Ik schrijf dit als iemand die zelf deel uitmaakt van die dominante groep – wit, welvarend, randstedelijk. Dat brengt een zeker ongemak met zich mee. Toch zie ik dat juist daar een rol ligt: om de stilte hierover in eigen kringen te doorbreken. Recent werk in Environmental Sociology benadrukt hoe ecologische transities sociale grenzen kunnen versterken, wanneer de zeggenschap over “de toekomst” vooral in handen blijft van sociaal bevoorrechte groepen.² We moeten waken voor een reproductie van een machtssysteem.

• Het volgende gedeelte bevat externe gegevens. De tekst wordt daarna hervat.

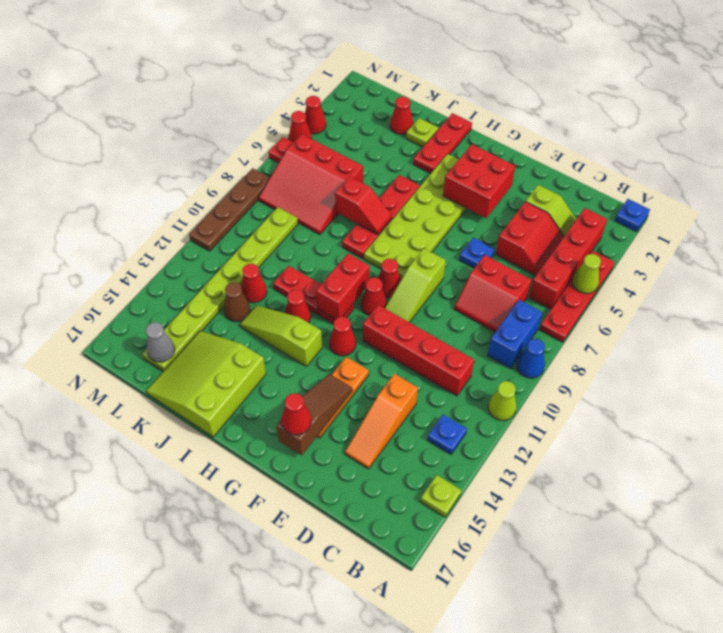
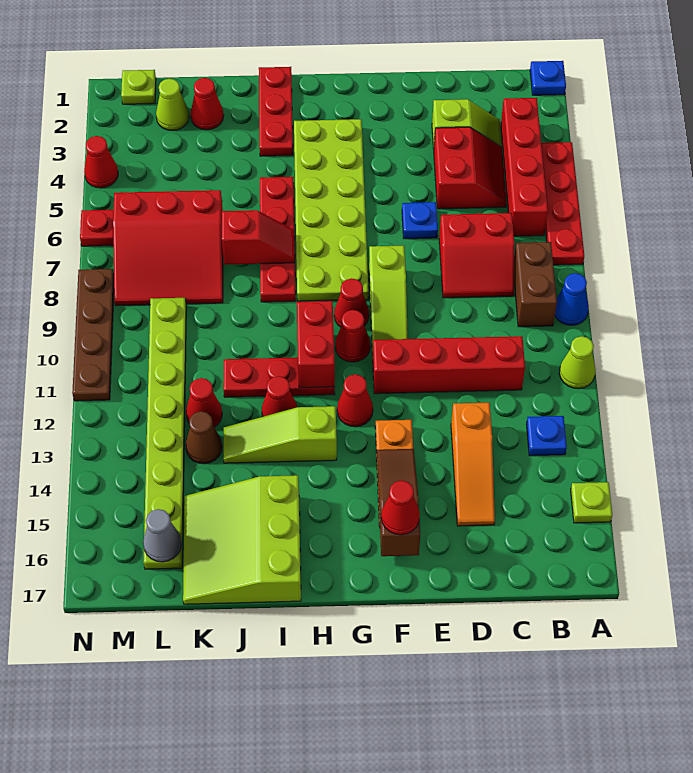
lime 1x1 cone [572,254,601,293] -> lime 1x1 cone moved to [156,79,189,130]
blue 1x2 brick [488,300,542,369] -> brown 1x2 brick [514,242,557,327]
red 2x2 brick [443,144,515,218] -> none
lime 1x1 plate [406,118,438,147] -> lime 1x1 plate moved to [121,70,156,104]
red 1x1 cone [288,111,312,142] -> none

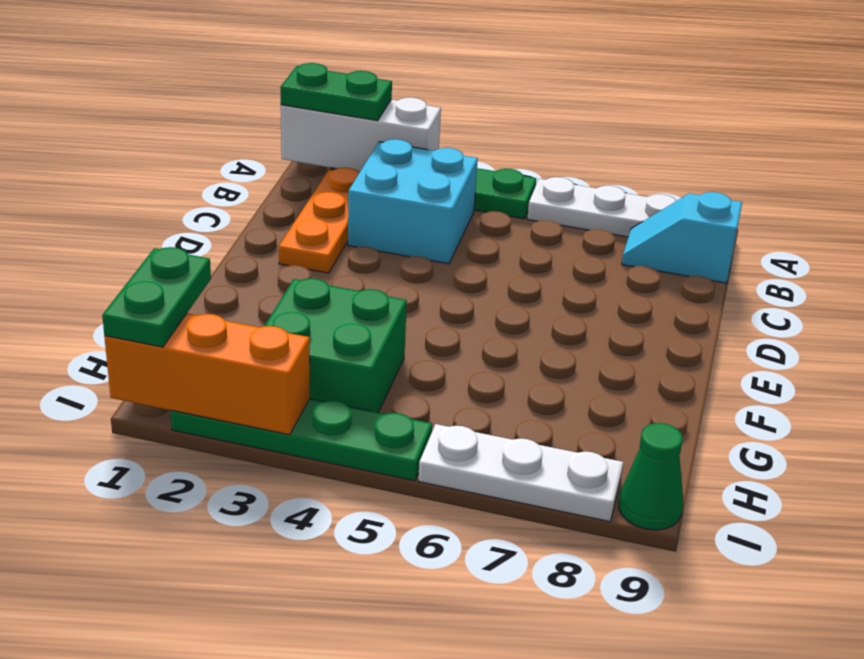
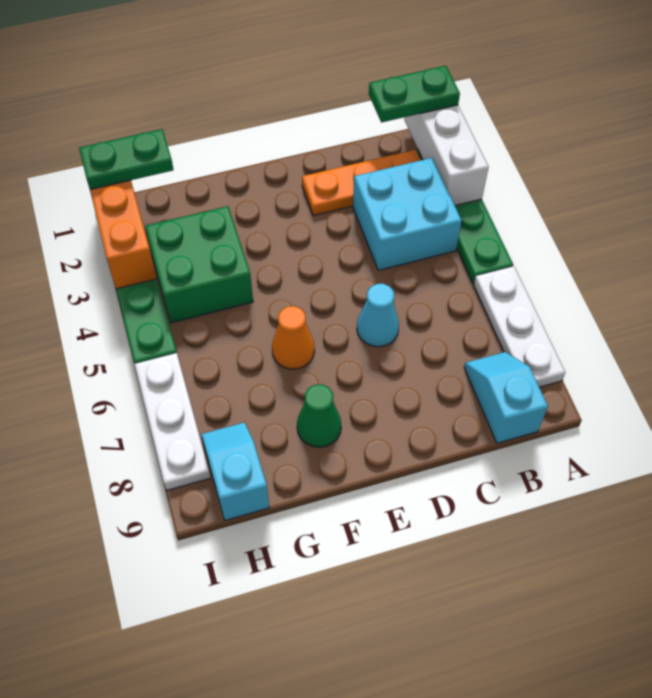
green 1x2 plate [280,63,392,121] -> green 1x2 plate turned to [369,66,460,122]
none -> cyan 1x1 cone [357,284,399,347]
none -> orange 1x1 cone [272,306,315,369]
none -> cyan 1x2 slope [201,423,269,521]
green 1x1 cone [619,423,683,530] -> green 1x1 cone moved to [297,384,341,447]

Dit vraagt om een vorm van reflectie die gaat over rechtvaardigheid: wie produceert kennis, wie bepaalt wat goed is (voor de toekomst van de planeet en al haar leven)?³ Sociologisch onderzoek laat zien dat milieubewegingen vaak worden gedragen door wat Pierre Bourdieu de cultureel dominante klasse noemde: groepen met symbolisch kapitaal die bepalen welke waarden als universeel gelden.
In die zin is de groene transitie niet alleen een ecologische of technologische uitdaging, maar ook een sociale. En vernieuwing vraagt om iets wat moeilijker is dan roepen om verandering.
Ruimte om eens een podium te geven aan een ander.
Om een opvolger te kiezen die níét op jou lijkt.
Om een samenwerking aan te gaan die niet vanzelfsprekend voelt.
Dat is spannend — maar precies daar gebeurt het.
Want zodra je echt luistert naar iemand die anders denkt, merk je iets bijzonders: je verschillen blijken vaak kleiner dan je dacht.
We kunnen daarvoor kiezen. Een oproep die we ook aan onszelf richten om meer stappen hierin te zetten.
_Luka Blankevoort
¹ Bourdieu, P. (1984). Distinction: A Social Critique of the Judgement of Taste. Harvard University Press.
² Taylor, D. E. (2016). The Rise of the American Conservation Movement: Power, Privilege, and Environmental Protection. Duke University Press.
³ Fricker, M. (2007). Epistemic Injustice: Power and the Ethics of Knowing. Oxford University Press.